Ale w czasach Proroka Samuela, gdy Starsi spostrzegli, że nie można polegać na jego synach, by poszli śladami swojego ojca i byli wiernymi, bezstronnymi Sędziami, to zapomnieli – a może nigdy nie zdawali sobie w pełni sprawy – że Bóg był ich prawdziwym Sędzią, ich Królem, i że Samuel był tylko Jego przedstawicielem i rzecznikiem. Zapomnieli, że chociaż Samuel się starzeje, Pan jest „wczoraj i dziś, ten sam na wieki” i będzie w stanie wzbudzić im w zaplanowanym przez siebie właściwym czasie odpowiedniego Sędziego, najlepiej dostosowanego do ich potrzeb. Niewątpliwie, Izraelici nie zdawali sobie także sprawy z tego, że osobiście i jako naród, byli na wyższym poziomie niż otaczające ich narody, które posiadały królów. Wręcz przeciwnie, odczuwali, że są „niemodni” i, jak to ludzie mają w zwyczaju, doszli do wniosku, że większość musi mieć rację.
Pod wpływem tej służalczości względem zwyczaju, Starsi Izraela poprosili Samuela, aby jako Boski przedstawiciel namaścił im króla – uczynił ich narodem służących jednemu z ich własnego narodu. Trudno jest nam sympatyzować z tak haniebnymi uczuciami, takimi prośbami, które prowadziły do ich własnego poniżenia.
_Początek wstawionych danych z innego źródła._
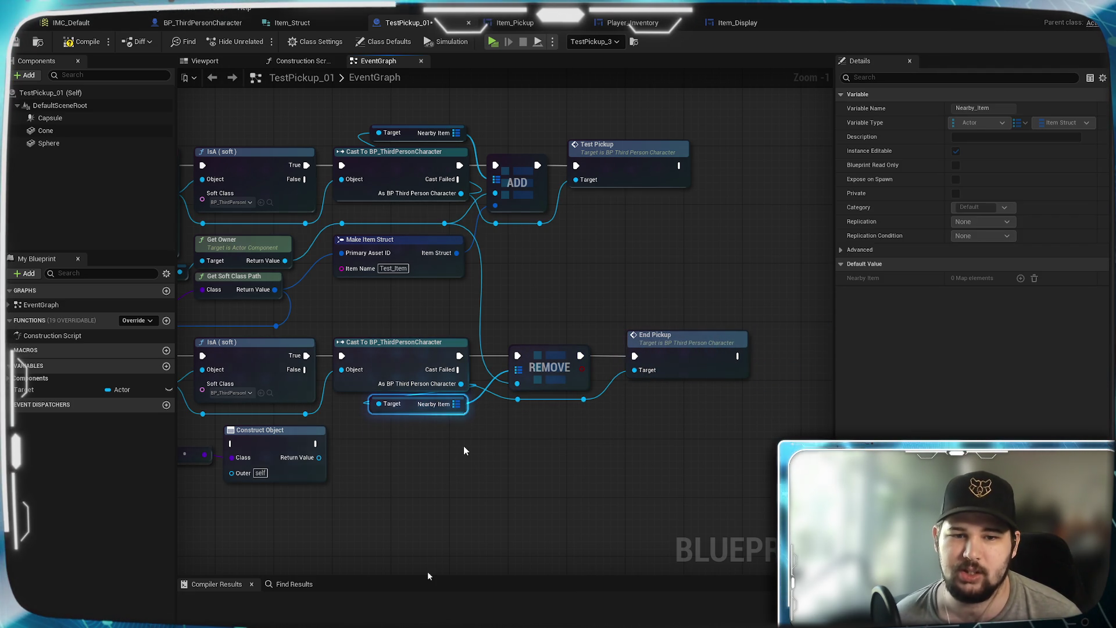
{"action": "left_click", "coordinate": [424, 491]}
Wydaje się, że Samuel postrzegał tę sprawę w taki sam sposób, i być może uważał ją także za osobistą zniewagę w stosunku do siebie. Jednak bardzo słusznie zwrócił się z tą sprawą w modlitwie do Pana. Decyzja nie należała do niego, bo on był jedynie Pańskim
::R5646 : strona 76::
rzecznikiem i przedstawicielem, do którego należało, aby przemówić do Izraelitów w sprawie każdego poselstwa, niezależnie od tego, jakie by otrzymał.
Jak byłoby wspaniale, gdyby cały świat mógł podlegać takim rządom – kierownictwu Niebiańskiej Mądrości i nieprzekupnym ziemskim Sędziom, przekazującym i egzekwującym Boskie Poselstwo oraz Prawo! Pismo Święte informuje nas, że ostatecznie tak właśnie się stanie (Iz. 1:26). Jednak zanim ta wspaniała sytuacja może stać się rzeczywistością, Mesjasz będzie musiał przejąć przeznaczoną dla Niego wielką moc i władzę. Ludzie będą wtedy gotowi usłyszeć głos Pana za pośrednictwem tych, których On wyznaczy i uzna za swoich rzeczników. Jak napisano: „Twój lud będzie ochoczy w dniu twej potęgi […]” – Ps. 110:3 (UBG).
AUTOKRATYCZNY MESJAŃSKI RZĄD
Przedstawiając Izraelowi sposób postępowania króla, ani Pan ani Prorok Samuel nie mieli na myśli, że podany opis będzie właściwy dla wzorowego króla, ale raczej, że będzie to ogólny sposób postępowania każdego człowieka, który został wyniesiony do takiej władzy, jaką cieszyli się królowie w dawnych czasach. Niewłaściwy sposób postępowania królów mógł wynikać z trzech powodów. Po pierwsze, wszyscy ludzie są niedoskonali i upadli, a zatem w przypadku każdego króla jego postępowanie byłoby tylko kwestią stopnia niedoskonałości i skłonności do pychy, samolubstwa i nadużywania władzy. Po drugie, niedoskonałość tych, nad którymi panował król, umożliwiała i do pewnego stopnia uzasadniała bezprawne przywłaszczanie sobie wielkiej władzy. Po trzecie, dezorganizacja wszystkich ziemskich spraw wywołana przez Przeciwnika, jak zastąpienie światłości w ciemność, często sprawia, że zarówno władcom, jak i poddanym, wydaje się, że nadużywanie władzy jest tak naprawdę korzystne dla tych, którzy tej władzy podlegają.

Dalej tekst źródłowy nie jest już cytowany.